Il arrive à tout le monde d’avoir des troubles du sommeil, notamment lorsqu’on avance en âge. Chacun y va alors de sa recette, plus ou moins efficace d’ailleurs, pour y remédier. Une équipe américaine de Pennsylvanie s’est posée la question de l’intérêt de ces interventions, pharmacologiques ou non, au sein d’une population adulte, âgée de 65 ans et plus (74,3 ± 6,6 ans en moyenne), constituée à 66% de femmes. L’enquête a été réalisée grâce à des questionnaires standardisés, dont l’Index de Qualité du Sommeil de Pittsburgh (PSQI), envoyés par e-mail. Le taux de réponses a été de 67% pour 686 personnes contactées initialement. Parmi les 460 répondeurs, 251 rapportaient des perturbations de leur sommeil et ont donc poursuivi l’étude. Au final, ce sont 242 participants qui ont décrit leurs stratégies pour mieux dormir. L’enquête révèle que chacun essaie en moyenne 4,8 ± 2,9 méthodes différentes pour y parvenir (valeurs extrêmes 0-13). Le nombre de traitements utilisés est significativement corrélé au score du PSQI (coefficient de corrélation 0,37 ; p < 0,001). Ce sont bien les plus “mauvais dormeurs” qui multiplient les approches. Du côté des techniques de type “intervention”, regarder la télévision ou écouter la radio ou de la musique arrive en première position (66,4%), suivi par la lecture (56,2%). Des différences sont notées entre les hommes et les femmes. Ces dernières préfèrent consommer un en-cas (39,7% vs 24,3% ; p = 0,03) ou une boisson sans alcool (37,6% vs 21,9% ; p = 0,02) ou bien encore lire (64,6% vs 43,0% ; p = 0,002). Pour ce qui est de la pharmacopée, il semble que les antidouleurs soient les plus répandus (40,1%), soulignant ainsi l’importance de la douleur comme cause fréquente d’insomnie. Généralement, les participants attribuent une efficacité faible à modérée à la plupart de ces traitements. D’après eux, la plus grande efficacité subjective revient à la prise de somnifères (p = 0,001). L’enquête nous apprend également que près de la moitié des sujets qui consomment de l’alcool ou des produits vendus sans ordonnance pour mieux dormir n’ont jamais évoqué leurs troubles du sommeil avec leur médecin. On constate que bien souvent le traitement choisi n’est pas perçu comme réellement efficace et peut même aggraver les symptômes, par exemple en cas de polymédication.
Cette enquête confirme que les seniors qui ont des difficultés de sommeil sont peu nombreuses à les évoquer avec leur médecin. Les stratégies qu’ils adoptent sont rarement efficaces et même bien souvent délétères pour leur sommeil.
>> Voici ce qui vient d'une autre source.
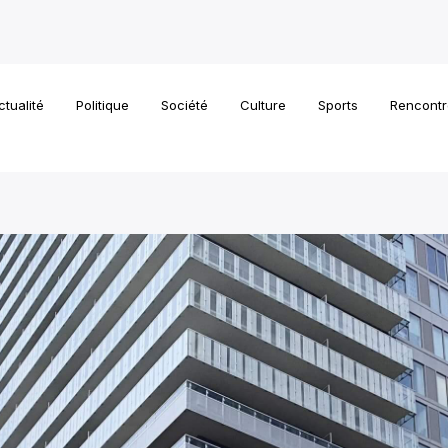
ctualité
Politique
Société
Culture
Sports
Rencontr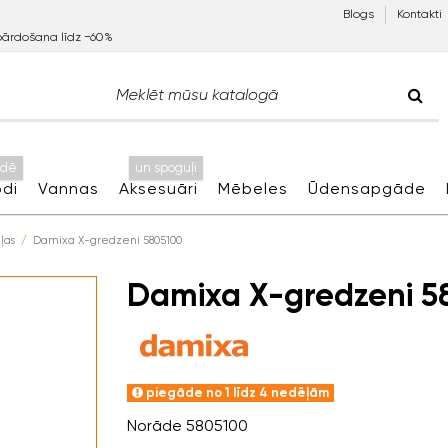
Blogs
Kontakti
pārdošana līdz −60%
idē
un spoguļi
di
Vannas
Aksesuāri
Mēbeles
Ūdensapgāde
ļas
Damixa X-gredzeni 5805100
Damixa X-gredzeni 5
piegāde no 1 līdz 4 nedēļām
Norāde
5805100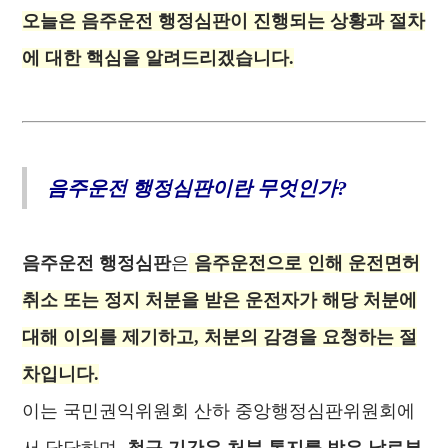
오늘은 음주운전 행정심판이 진행되는 상황과 절차
에 대한 핵심을 알려드리겠습니다.
음주운전 행정심판이란 무엇인가?
음주운전 행정심판
은
음주운전으로 인해 운전면허
취소 또는 정지 처분을 받은 운전자가 해당 처분에
대해 이의를 제기하고, 처분의 감경을 요청하는 절
차입니다.
이는 국민권익위원회 산하 중앙행정심판위원회에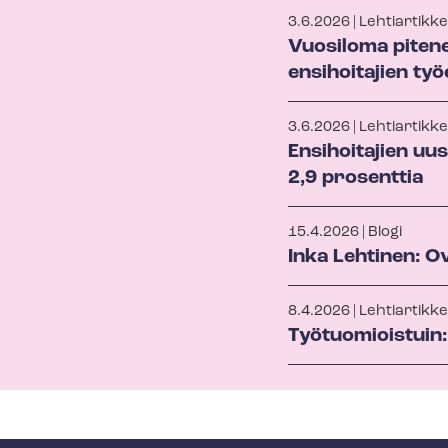
3.6.2026 | Lehtiartikkel
Vuosiloma pitenee 
ensihoitajien ty
3.6.2026 | Lehtiartikkel
Ensihoitajien u
2,9 prosenttia
15.4.2026 | Blogi
Inka Lehtinen: O
8.4.2026 | Lehtiartikkel
Työtuomioistuin: 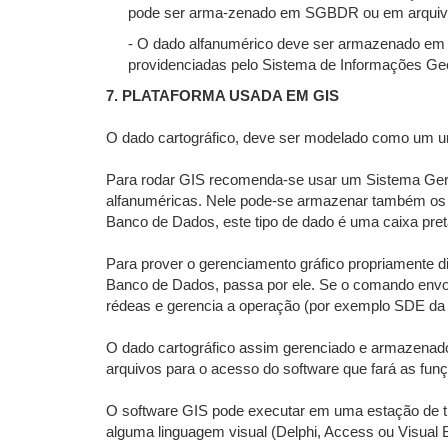
pode ser arma-zenado em SGBDR ou em arquivos l
- O dado alfanumérico deve ser armazenado em 
providenciadas pelo Sistema de Informações Geo
7. PLATAFORMA USADA EM GIS
O dado cartográfico, deve ser modelado como um u
Para rodar GIS recomenda-se usar um Sistema Geren
alfanuméricas. Nele pode-se armazenar também os dado
Banco de Dados, este tipo de dado é uma caixa preta
Para prover o gerenciamento gráfico propriamente d
Banco de Dados, passa por ele. Se o comando envol
rédeas e gerencia a operação (por exemplo SDE da
O dado cartográfico assim gerenciado e armazenad
arquivos para o acesso do software que fará as fun
O software GIS pode executar em uma estação de t
alguma linguagem visual (Delphi, Access ou Visual 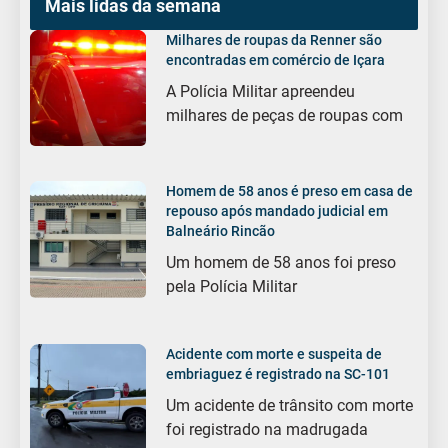
Mais lidas da semana
Milhares de roupas da Renner são
encontradas em comércio de Içara
A Polícia Militar apreendeu
milhares de peças de roupas com
Homem de 58 anos é preso em casa de
repouso após mandado judicial em
Balneário Rincão
Um homem de 58 anos foi preso
pela Polícia Militar
Acidente com morte e suspeita de
embriaguez é registrado na SC-101
Um acidente de trânsito com morte
foi registrado na madrugada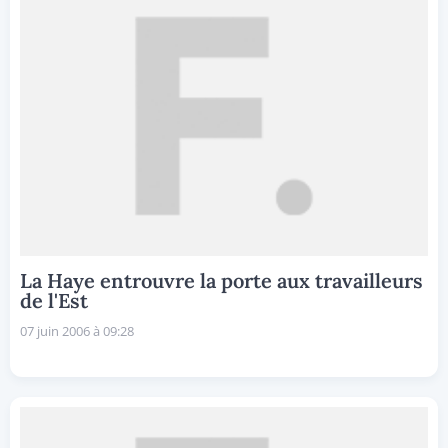
La Haye entrouvre la porte aux travailleurs
de l'Est
07 juin 2006 à 09:28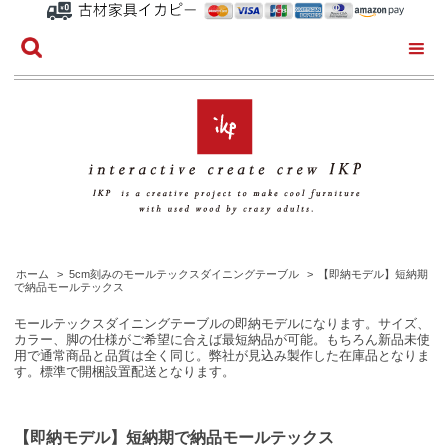
ホーム
>
5cm刻みのモールテックスダイニングテーブル
>
【即納モデル】短納期
で納品モールテックス
モールテックスダイニングテーブルの即納モデルになります。サイズ、
カラー、脚の仕様がご希望に合えば最短納品が可能。もちろん新品未使
用で通常商品と品質は全く同じ。弊社が見込み製作した在庫品となりま
す。標準で開梱設置配送となります。
【即納モデル】短納期で納品モールテックス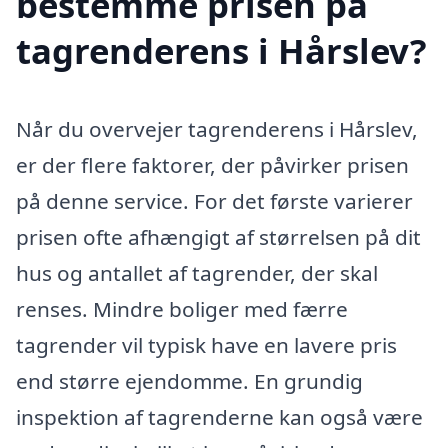
bestemme prisen på
tagrenderens i Hårslev?
Når du overvejer tagrenderens i Hårslev,
er der flere faktorer, der påvirker prisen
på denne service. For det første varierer
prisen ofte afhængigt af størrelsen på dit
hus og antallet af tagrender, der skal
renses. Mindre boliger med færre
tagrender vil typisk have en lavere pris
end større ejendomme. En grundig
inspektion af tagrenderne kan også være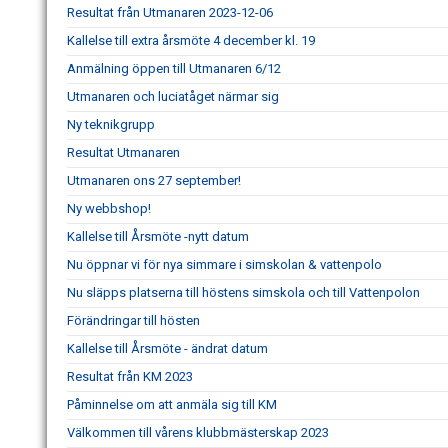
Resultat från Utmanaren 2023-12-06
Kallelse till extra årsmöte 4 december kl. 19
Anmälning öppen till Utmanaren 6/12
Utmanaren och luciatåget närmar sig
Ny teknikgrupp
Resultat Utmanaren
Utmanaren ons 27 september!
Ny webbshop!
Kallelse till Årsmöte -nytt datum
Nu öppnar vi för nya simmare i simskolan & vattenpolo
Nu släpps platserna till höstens simskola och till Vattenpolon
Förändringar till hösten
Kallelse till Årsmöte - ändrat datum
Resultat från KM 2023
Påminnelse om att anmäla sig till KM
Välkommen till vårens klubbmästerskap 2023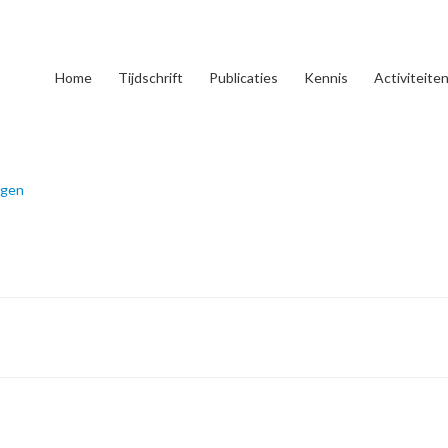
Home
Tijdschrift
Publicaties
Kennis
Activiteite
ggen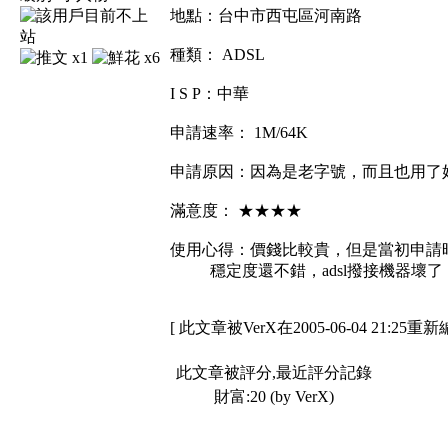
地點：台中市西屯區河南路
種類： ADSL
x1
x6
I S P：中華
申請速率： 1M/64K
申請原因：因為是老字號，而且也用了
滿意度： ★★★★
使用心得：價錢比較貴，但是當初申請
穩定度還不錯，adsl撥接機器壞了
[ 此文章被VerX在2005-06-04 21:25重新
此文章被評分,最近評分記錄
財富:20 (by VerX)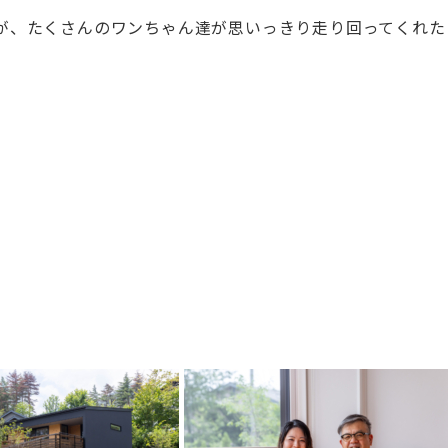
が、たくさんのワンちゃん達が思いっきり走り回ってくれた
Cette étude est l’occasion de mettre à nouveau l’accent sur les risques de l’automédication y compris dans ce domaine des troubles du sommeil.

Technique

Fréquence (%)

Efficacité perçue (moyenne ± déviation standard)

Regarder la télévision, écouter la radio ou de la musique

66,4

2,0 ± 1,1

Lire un livre, le journal, un magazine

56,2

2,0 ± 1,2

Ajuster la température de la pièce, adapter ses couvertures ou sa tenue de nuit

47,0

2,0 ± 1,1

Faire une sieste le lendemain

44,0

1,9 ±1,1

Prendre un anti-douleur

40,1

1,9 ±1,1

Ne pas faire de sieste le lendemain

35,0

1,2 ± 1,2

Prendre un en-cas

34,1

1,7 ±1,1

Prendre une boisson non alcoolisée (thé, café, lait)

32,6

1,6 ±1,0

Prendre un médicament pour dormir vendu sans ordonnance

30,6

1,9 ±1,3

Bain chaud ou massage

29,6

1,8 ±1,3

Prendre un somnifère

22,1

2,5 ± 1,2

Faire une promenade ou de l’exercice (jogging, nage...)

18,6

1,7 ± 1,3

Aller dormir dans une autre pièce

15,6

2,1 ± 1,2

Faire des exercices de relaxation, d’hypnose ou de méditation

15,3

1,5 ±1,2

Boire de la bière, du vin ou un autre alcool

13,0

1,8 ±1,0

Prendre des vitamines ou des extraits de plantes

11,0

1,3 ± 1,3

Prendre de la mélatonine

10,6

1,3 ± 1,3

Parler à quelqu’un au téléphone

8,2

1,8 ±1,2

Fumer une cigarette

4,2

1,3 ± 1,6

Utiliser l’acupuncture

1,9

1,3 ± 1,5

Porter des bouchons d’oreille

1,4

1,0 ± 1,0

Techniques utilisées par les participants pour traiter leurs troubles du sommeil et efficacité subjective de celles-ci. Score d’efficacité variant de 0 (aucune efficacité) à 4 (totalement efficace).

Publié en Mars 2011
Auteur : C. Gauriau - Successful Aging, Boulogne-Billancourt
Références : Gooneratne NS, Tavaria A, Patel N, Madhusadan L, Nadaraja D, Onen F, Richards KC. Perceived effectiveness of diverse sleep treatments in older adults. J Amer Geriatr Soc. 2011;59:297-303.